◆ **TASK GOAL**: The full data must be written out exactly, with every line included.

◆ **DATASET EXTRACT**:
- Opening Delimiter -

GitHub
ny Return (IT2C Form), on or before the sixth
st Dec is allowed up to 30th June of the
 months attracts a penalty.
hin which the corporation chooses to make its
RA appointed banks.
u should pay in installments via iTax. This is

- Closing Delimiter -

◆ **ANSWER SECTION**:
GitHub
ny Return (IT2C Form), on or before the sixth
st Dec is allowed up to 30th June of the
 months attracts a penalty.
hin which the corporation chooses to make its
RA appointed banks.
u should pay in installments via iTax. This is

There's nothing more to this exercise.